Girl, thorn, serpent— she hung onto Hermione's ribs like rolled out cigarettes clutching onto her bones, the ashes are burning down to her belly and she can feel their love becoming an eldritch tale. Hemlock braids, lint–skinned, cupid's spitfire. It was wrong for Hermione to ever come across the wish to never have met Solaris, but she still did. She asked why, wished to be high, wanted her girl to lie and lie and lie: Solaris was an entropy, a guest room, a fucking patchwork. It's been twenty–eight hours without her cigarette smoke, her caffeine stained skin and Hermione still couldn't move. Her back was pressed against her floral duvet, her eyes were polluting the ceiling after she had stared at it for too long. The sides of her mouth were still stained with her lover's kiss and divinity: her hands and her epidermis was just a blanket of flesh to hide the memories of them that stirs beneath her flesh and bones. Hermione still couldn't move.

Her demise cut her skin open, she was promised it would be quick and painless—she could feel the sin infecting her gardens and plaguing her vision, she wished to heal a land that was wisping and weeping but she felt a little lighter to know that she planted a tulip in the terra firma that was littered with the screaming ghosts that didn't let themselves be seen by her— she didn't feel like it was quick and painless. She felt the knife.

"Hermione?" His voice was soft but it felt like a shrill slicing through her ears. His knocks faltered into tinnitus.

"I'm not here."

"You are,"

(was she really)

"Let me in."

"I don't want to talk, Harry."

"'Mione, I know you don't. And that's alright, just let me in and we can get ready to go."

"Go where?"

"To her burial," Harry said slowly. "You're giving her eulogy. Remember?"

"Come in."

"It's—erm—it's locked."

"Have you forgotten we're literally in Hogwarts, Harry? Use a spell."

Alohomora.

"Hey."

Hermione hummed.

"Do you want to sit?"

"No."

"Fine," Harry sighed. He moved from the edge of her bed and laid down next to her. "Do you want to talk about it?"

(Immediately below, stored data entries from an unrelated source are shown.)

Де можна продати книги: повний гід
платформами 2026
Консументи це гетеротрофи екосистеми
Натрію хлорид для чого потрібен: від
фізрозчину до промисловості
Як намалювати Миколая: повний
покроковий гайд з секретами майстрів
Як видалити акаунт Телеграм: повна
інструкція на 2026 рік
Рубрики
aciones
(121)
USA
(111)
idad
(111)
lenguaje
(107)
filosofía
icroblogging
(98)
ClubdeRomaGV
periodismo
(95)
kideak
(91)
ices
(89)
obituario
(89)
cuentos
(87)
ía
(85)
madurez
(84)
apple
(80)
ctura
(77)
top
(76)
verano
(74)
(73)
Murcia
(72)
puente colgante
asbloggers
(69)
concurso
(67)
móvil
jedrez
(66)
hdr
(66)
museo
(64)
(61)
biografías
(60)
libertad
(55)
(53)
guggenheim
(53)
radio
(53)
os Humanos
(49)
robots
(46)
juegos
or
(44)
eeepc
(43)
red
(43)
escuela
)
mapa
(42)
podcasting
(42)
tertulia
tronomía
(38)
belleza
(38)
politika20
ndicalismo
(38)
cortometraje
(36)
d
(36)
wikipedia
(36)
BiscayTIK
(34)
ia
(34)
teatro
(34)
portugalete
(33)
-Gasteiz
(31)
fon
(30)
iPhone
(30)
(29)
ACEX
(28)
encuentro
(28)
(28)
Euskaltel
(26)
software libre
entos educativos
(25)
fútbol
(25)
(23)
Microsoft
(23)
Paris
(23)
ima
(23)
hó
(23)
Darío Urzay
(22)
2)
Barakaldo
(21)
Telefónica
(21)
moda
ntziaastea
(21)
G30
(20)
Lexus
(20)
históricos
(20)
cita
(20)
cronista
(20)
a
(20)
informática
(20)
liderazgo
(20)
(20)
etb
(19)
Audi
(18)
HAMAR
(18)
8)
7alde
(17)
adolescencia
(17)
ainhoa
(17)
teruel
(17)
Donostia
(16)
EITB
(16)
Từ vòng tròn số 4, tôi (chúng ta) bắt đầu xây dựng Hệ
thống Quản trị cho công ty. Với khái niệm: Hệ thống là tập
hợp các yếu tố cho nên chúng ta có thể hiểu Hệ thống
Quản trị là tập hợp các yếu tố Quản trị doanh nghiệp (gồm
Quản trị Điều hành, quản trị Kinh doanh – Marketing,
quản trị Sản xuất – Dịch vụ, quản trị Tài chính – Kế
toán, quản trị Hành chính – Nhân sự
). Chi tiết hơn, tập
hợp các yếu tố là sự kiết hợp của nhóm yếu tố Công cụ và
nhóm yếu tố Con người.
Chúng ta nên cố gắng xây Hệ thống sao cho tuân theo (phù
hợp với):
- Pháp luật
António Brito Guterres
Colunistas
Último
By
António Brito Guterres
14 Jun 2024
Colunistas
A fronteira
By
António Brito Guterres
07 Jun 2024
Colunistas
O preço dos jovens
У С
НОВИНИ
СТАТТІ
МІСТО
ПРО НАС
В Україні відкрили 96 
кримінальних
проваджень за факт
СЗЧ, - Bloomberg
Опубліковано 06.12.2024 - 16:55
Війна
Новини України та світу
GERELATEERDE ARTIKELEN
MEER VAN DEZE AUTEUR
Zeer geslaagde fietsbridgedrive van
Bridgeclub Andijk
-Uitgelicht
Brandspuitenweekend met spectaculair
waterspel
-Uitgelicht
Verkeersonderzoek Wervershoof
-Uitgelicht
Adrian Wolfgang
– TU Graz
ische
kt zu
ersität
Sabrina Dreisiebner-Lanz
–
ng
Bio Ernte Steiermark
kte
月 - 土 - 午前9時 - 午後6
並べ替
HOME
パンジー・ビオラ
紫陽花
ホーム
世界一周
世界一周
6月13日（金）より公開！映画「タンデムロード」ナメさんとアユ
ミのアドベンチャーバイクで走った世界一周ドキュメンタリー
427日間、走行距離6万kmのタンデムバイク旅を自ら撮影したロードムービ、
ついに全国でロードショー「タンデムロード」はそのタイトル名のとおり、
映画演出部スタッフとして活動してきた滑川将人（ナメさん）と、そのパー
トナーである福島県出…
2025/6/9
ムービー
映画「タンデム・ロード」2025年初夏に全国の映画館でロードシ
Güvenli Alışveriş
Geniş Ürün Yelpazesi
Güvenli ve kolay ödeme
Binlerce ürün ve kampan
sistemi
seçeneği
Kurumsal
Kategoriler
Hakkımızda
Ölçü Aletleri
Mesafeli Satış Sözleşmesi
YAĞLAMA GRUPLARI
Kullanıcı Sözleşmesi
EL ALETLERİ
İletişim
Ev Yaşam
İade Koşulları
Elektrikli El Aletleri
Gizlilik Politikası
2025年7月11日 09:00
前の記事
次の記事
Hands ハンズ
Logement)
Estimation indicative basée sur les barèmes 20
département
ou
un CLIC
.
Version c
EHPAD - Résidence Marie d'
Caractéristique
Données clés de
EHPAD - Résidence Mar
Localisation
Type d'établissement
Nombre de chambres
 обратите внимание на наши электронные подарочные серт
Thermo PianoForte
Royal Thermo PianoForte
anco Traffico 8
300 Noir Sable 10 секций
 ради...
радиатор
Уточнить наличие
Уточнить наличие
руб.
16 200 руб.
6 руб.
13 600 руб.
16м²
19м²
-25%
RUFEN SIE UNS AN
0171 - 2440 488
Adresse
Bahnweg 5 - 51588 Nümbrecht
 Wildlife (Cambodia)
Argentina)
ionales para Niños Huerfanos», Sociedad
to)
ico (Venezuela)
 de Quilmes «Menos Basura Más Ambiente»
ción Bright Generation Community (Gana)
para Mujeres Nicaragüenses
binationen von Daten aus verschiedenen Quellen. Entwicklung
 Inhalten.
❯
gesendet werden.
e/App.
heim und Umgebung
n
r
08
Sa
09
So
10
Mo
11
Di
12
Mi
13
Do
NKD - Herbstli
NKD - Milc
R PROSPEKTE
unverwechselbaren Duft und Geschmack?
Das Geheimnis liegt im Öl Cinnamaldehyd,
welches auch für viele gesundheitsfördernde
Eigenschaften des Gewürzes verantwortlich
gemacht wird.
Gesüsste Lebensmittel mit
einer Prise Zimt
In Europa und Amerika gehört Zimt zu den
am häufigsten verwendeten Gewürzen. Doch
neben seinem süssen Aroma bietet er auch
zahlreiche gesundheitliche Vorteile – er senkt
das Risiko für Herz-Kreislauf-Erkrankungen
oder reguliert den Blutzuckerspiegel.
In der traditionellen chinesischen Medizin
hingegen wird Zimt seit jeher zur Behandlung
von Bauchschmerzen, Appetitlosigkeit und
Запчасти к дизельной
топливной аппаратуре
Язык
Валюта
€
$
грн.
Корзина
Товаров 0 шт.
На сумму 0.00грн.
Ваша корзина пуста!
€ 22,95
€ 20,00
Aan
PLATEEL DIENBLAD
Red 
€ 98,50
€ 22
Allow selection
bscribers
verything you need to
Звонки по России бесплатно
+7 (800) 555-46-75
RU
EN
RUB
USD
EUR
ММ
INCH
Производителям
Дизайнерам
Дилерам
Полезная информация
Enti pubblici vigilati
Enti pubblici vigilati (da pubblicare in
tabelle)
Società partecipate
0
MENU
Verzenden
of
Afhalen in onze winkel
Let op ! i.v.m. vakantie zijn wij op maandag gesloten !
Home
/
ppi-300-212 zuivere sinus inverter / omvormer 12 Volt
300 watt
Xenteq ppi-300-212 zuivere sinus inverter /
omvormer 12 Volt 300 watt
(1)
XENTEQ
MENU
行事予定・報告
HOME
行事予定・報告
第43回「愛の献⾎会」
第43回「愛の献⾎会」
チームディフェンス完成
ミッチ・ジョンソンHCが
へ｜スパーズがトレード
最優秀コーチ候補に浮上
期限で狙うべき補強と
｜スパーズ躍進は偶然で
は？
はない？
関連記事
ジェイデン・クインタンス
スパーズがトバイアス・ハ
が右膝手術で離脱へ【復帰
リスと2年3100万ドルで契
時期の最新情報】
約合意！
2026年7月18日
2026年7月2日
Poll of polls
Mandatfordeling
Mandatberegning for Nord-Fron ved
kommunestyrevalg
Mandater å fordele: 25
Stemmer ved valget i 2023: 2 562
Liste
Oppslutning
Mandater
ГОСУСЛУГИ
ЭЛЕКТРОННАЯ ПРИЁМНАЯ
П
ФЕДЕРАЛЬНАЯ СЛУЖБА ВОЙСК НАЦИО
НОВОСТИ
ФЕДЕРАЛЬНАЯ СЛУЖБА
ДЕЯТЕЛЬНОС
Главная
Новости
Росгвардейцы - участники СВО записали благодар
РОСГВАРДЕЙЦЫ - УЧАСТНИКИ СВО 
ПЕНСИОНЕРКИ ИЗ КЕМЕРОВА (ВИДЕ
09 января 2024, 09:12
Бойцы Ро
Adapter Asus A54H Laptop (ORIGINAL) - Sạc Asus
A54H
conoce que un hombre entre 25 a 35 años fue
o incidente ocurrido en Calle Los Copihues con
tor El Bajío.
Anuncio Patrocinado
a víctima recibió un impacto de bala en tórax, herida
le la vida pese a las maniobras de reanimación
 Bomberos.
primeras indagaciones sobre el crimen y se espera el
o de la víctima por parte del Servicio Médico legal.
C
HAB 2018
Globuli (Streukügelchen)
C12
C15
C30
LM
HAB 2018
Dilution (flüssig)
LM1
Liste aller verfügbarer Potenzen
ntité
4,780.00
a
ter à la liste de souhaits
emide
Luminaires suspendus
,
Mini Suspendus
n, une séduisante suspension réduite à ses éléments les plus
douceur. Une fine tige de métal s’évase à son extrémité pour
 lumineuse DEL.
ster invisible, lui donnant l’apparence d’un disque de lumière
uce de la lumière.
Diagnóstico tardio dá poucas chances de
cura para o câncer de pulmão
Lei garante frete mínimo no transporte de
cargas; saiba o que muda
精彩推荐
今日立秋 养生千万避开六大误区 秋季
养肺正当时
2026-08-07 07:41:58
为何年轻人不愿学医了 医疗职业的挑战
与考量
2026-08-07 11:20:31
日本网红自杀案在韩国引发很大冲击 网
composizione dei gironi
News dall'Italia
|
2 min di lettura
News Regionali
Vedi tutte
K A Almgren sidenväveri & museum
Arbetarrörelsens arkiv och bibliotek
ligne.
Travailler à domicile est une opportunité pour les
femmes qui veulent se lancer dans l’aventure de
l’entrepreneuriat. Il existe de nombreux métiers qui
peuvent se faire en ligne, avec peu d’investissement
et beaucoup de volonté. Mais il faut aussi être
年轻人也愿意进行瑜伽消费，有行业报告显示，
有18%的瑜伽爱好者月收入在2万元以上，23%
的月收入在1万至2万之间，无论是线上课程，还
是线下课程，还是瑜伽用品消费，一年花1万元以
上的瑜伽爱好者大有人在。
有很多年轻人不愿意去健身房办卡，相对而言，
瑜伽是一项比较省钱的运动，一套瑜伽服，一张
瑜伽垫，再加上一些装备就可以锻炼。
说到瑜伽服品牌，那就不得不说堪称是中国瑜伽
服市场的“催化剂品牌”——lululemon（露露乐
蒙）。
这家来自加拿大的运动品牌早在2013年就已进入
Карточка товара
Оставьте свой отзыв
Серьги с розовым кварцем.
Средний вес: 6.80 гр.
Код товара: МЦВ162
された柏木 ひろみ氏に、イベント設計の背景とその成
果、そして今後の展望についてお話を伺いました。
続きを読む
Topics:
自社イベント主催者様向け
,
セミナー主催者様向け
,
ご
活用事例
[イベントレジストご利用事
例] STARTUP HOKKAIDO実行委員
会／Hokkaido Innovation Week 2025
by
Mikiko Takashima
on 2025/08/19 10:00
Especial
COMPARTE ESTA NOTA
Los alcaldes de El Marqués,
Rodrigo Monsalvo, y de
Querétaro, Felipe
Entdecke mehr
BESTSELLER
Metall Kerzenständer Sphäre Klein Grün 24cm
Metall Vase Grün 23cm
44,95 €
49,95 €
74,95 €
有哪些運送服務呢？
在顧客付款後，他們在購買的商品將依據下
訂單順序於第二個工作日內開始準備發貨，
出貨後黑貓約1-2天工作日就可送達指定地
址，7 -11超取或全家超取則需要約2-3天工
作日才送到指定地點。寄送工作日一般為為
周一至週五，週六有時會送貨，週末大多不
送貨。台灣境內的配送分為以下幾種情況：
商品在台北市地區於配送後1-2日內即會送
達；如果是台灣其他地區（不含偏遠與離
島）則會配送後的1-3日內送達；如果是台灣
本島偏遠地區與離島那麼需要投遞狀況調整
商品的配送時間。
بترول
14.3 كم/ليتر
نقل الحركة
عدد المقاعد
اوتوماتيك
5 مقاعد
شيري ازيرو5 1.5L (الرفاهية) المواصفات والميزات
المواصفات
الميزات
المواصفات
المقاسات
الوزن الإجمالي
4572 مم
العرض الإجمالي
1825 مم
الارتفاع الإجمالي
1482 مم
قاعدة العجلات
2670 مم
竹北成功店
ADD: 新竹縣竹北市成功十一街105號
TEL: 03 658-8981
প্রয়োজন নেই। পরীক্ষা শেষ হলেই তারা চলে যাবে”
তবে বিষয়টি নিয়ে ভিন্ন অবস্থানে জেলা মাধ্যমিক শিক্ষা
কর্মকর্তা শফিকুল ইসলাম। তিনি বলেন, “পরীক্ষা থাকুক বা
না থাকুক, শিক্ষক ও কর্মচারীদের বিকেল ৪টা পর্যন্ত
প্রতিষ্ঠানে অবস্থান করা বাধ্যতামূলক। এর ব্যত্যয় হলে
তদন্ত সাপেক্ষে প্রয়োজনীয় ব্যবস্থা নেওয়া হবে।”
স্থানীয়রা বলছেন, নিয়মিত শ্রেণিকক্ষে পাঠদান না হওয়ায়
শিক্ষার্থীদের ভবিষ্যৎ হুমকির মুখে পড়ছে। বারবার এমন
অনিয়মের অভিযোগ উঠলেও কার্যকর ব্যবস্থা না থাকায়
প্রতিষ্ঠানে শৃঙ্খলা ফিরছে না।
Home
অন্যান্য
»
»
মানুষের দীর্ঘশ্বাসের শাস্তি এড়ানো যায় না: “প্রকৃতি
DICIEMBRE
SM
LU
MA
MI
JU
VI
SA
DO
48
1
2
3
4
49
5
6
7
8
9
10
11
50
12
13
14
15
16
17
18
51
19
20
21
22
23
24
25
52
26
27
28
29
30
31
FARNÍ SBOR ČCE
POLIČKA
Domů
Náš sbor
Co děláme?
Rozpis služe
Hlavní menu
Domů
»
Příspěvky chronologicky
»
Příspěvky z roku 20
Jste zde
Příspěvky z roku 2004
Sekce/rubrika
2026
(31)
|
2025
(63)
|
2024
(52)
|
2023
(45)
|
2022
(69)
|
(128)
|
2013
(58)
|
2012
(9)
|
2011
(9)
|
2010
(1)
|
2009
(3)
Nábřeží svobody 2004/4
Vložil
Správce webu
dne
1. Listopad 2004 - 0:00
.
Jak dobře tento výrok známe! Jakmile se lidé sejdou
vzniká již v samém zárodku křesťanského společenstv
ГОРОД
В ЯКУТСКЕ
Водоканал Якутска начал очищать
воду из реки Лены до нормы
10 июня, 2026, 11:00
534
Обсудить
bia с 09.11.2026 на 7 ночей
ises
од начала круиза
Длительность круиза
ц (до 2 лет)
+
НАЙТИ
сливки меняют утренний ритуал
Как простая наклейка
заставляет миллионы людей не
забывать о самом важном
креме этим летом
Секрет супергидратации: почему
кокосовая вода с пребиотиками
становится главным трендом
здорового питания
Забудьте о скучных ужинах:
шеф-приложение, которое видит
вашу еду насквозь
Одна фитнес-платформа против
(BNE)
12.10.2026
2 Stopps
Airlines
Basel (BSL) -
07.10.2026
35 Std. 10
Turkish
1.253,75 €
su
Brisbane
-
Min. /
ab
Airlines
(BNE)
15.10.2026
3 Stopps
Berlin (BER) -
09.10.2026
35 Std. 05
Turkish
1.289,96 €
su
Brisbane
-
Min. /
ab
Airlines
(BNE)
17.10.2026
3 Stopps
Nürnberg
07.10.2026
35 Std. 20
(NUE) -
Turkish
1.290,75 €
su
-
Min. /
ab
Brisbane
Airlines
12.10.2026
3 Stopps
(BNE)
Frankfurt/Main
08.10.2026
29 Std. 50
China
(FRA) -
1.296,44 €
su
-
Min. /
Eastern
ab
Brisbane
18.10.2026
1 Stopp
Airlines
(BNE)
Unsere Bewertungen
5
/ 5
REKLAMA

"I—uh," Hermione chuckled sadly. "I just miss her. It feels. . . Strange. Like a part of me died with her."

"But does it relieve you?"

"Her death? No, Harry. Of course it doesn't fucking relieve me."

"Not her death," Harry shook his head. "The fact that she spent her last days here happy. With you. Doesn't it make you feel better to know that in her last moments she felt something she never had?"